Government’s role critical

  • The inter-State variation in health expenditure highlights the need for a coordinated national plan at the central level to fight the pandemic. 
  • The Centre already tightly controls major decisions, including additional resources raised specifically for pandemic relief, e.g. the Prime Minister’s Citizen Assistance and Relief in Emergency Situations (PM CARES) Fund
  •  The early declarations of victory over COVID-19 were very clearly credited to the central government. 
  • CEDA has shown that the first round of vaccinations, where the vaccines were procured by the Centre and distributed to the States, was marked by considerable inter-State variation, which was neither explained by the case load nor by the share of eligible (45+) population.
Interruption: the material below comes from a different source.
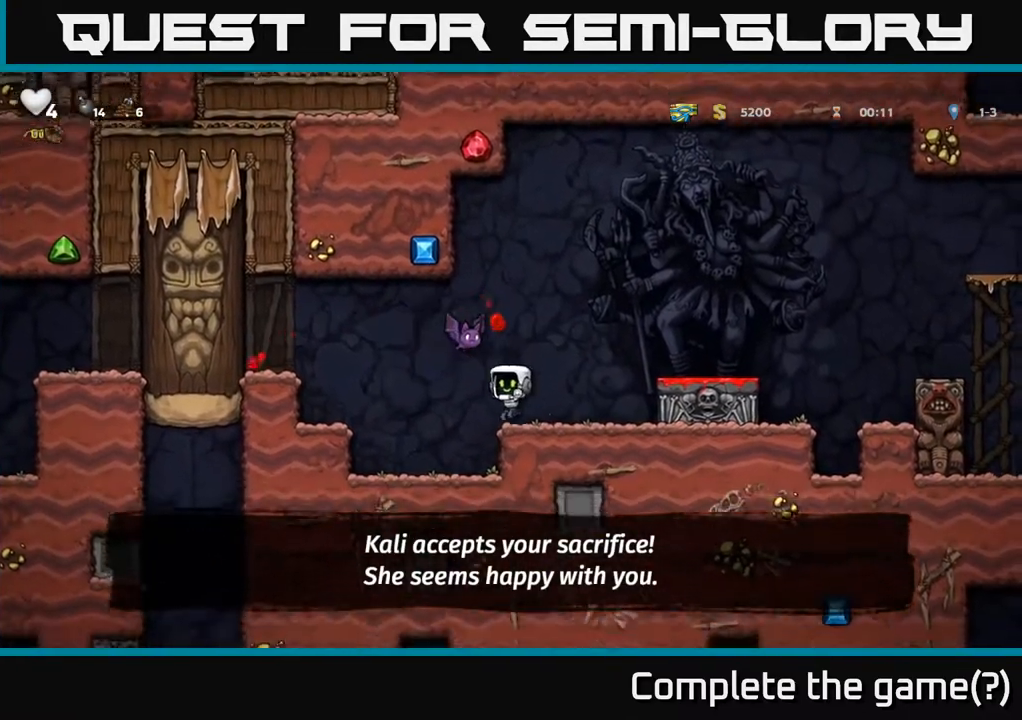
{"buttons": ["DPAD_LEFT"], "left_stick": "center", "right_stick": "center", "events": [[83, "A", "down"], [133, "X", "down"], [233, "X", "up"], [267, "A", "up"], [283, "DPAD_RIGHT", "down"], [433, "DPAD_RIGHT", "up"], [467, "DPAD_LEFT", "down"]]}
Coordinated efforts are required:

  • The disease is ravaging the country and the need is of a coordinated strategy on essential supplies of oxygen and vaccines
  •  The central government needs to take responsibility for procuring vaccines from the international market. 
  • As the Centre can bargain for a good price from vaccine manufacturers in its capacity as a single large buyer (like the European Union did for its member states) and benefit from the economies of scale in transportation of vaccines into the country. 
  • Once the vaccines arrive in India, these could be distributed across States equitably in a needs-based and transparent manner.
  • Another benefit of central coordination is that distribution of constrained resources (medical supplies, financial resources) can internalise the existing disparities in health infrastructure across States. 
  • A decentralised management, on the other hand, exacerbates the existing inequities, as better-off States can outcompete others in procuring resources. 
  • This is evident in the vaccine procurement with various States floating separate global tenders.

A policy brief

  • In April 2020, CEDA came out with a policy brief  and it recommended the creation of a “Pandemic Preparedness Unit” (PPU) by the central government.
  • This would streamline disease surveillance and reporting systems and coordinate public health management and policy responses across all levels of government.
  • It also formulates policies to mitigate economic and social costs, and communicate effectively about the health crisis. 

Conclusion: 

  • Families devastated by the loss of lives and livelihoods as a result of this pandemic will feel the distress for decades to come. 
  • The central government needs to deploy all available resources to support the health and livelihood expenses of COVID-19-ravaged families immediately. 
  • After emerging from the pandemic, public health-care systems have to be the topmost priority for all governments: the Centre as well as States.